Bubbles and Busts in Individual Stocks Can Yield Great Returns
One example is Broadwind Energy (BWEN). BWEN provides products to customers in the energy, mining, and infrastructure sectors primarily in the United States and on 1/30/17, the stock was trading at $4.02 per share. Over the next several months the stock climbed 134 percent, peaking at $9.41 per share on 4/26/17. BWEN then fell to $2.98 per share on 8/23/17, a 68 percent drop. Note Broadwind Energy’s price to earnings ratio (P/E) and price to book ratio (p/b) versus the S&P 500 P/E and p/b ratio for the same period:
BWEN P/E ratio S&P 500 P/E ratio
1/30/17 205.90 23.68
4/26/17 19.79 23.23
8/23/17 6.94 23.36
BWEN P/B ratio S&P 500 P/B ratio
1/30/17 0.89 2.96
4/26/17 1.85 3.04
8/23/17 0.63 3.10
The above p/b number shows how cheap the company was. Here are some news items that affected BWEN’s stock price during its 7 month ride in 2017.
January $28 million dollar tower-supply contract and bought Red Wolf Company.
February – Earnings report. 2016 first profitable year. Orders tripled over 2015.
March – Sales estimates 16 percent over 2016. Red Wolf buy seen as positive.
May – 2017 1st quarter earnings up 20 percent. Strong results from towers. 43 cents EPS.
From January thru May, news was positive and it was reflected in the stock price and market sentiment. But good times never last long.
In June, cracks started to show as there was a backlog increase of over 100 percent vs 2016. BWEN’s 2017 tower estimate was lower than 2016. October brought bad news via BWEN’s 3rd quarter results:
- $17.7 million in 3rd quarter 2017, down from $27.5million same period in 2016.

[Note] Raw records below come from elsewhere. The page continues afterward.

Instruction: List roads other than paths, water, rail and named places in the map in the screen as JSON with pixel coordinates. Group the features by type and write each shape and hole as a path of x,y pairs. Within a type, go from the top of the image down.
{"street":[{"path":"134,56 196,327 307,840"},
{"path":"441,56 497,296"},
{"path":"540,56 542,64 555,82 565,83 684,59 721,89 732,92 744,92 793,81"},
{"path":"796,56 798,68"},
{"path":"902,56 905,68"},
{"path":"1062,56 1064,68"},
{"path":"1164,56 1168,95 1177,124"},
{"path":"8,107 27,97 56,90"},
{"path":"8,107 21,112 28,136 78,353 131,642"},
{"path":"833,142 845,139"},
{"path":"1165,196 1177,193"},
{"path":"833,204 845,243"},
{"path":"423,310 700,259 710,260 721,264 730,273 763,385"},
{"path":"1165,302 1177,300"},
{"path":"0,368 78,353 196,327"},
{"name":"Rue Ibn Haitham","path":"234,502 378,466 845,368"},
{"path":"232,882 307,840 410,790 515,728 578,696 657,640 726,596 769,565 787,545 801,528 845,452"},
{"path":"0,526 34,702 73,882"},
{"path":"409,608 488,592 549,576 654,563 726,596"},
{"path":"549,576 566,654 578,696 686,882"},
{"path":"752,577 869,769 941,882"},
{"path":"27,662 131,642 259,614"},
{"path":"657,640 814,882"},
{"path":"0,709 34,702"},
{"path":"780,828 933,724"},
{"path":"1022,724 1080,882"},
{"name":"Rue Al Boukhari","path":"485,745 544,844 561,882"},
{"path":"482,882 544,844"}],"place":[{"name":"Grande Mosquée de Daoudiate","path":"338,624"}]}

- 9 month period ending 9/30/17, net cash used in operating activities totaled $6.6 million versus net cash provided by operating activities of $17.1 million same period in 2016.
- 2017 3rd quarter net loss of $2.2 million versus $872,000 net income same period 2016.
Broadwind Energy’s stock movement from January 2017 thru August 2017 had fundamental reasons, but market sentiment also played a major factor. If I had followed Broadwind Energy during that period, I would have seen the August drop as a possible opportunity for purchase. I might have also waited for the third-quarter results to get a better idea of where Broadwind Energy was going.
How to Approach Bubbles and Busts for Maximum Profit
A value investor must remain steadfast in their mindset, practices and processes -- especially when it comes to bubbles and busts. These are necessary mental exercises which keep us all rooted in logic not emotion. Whether it be Bitcoin, some new tech, or the current housing bubble in Canada, a value investor will be best served avoiding bubbles in favor of evaluating bubbles for buying opportunities.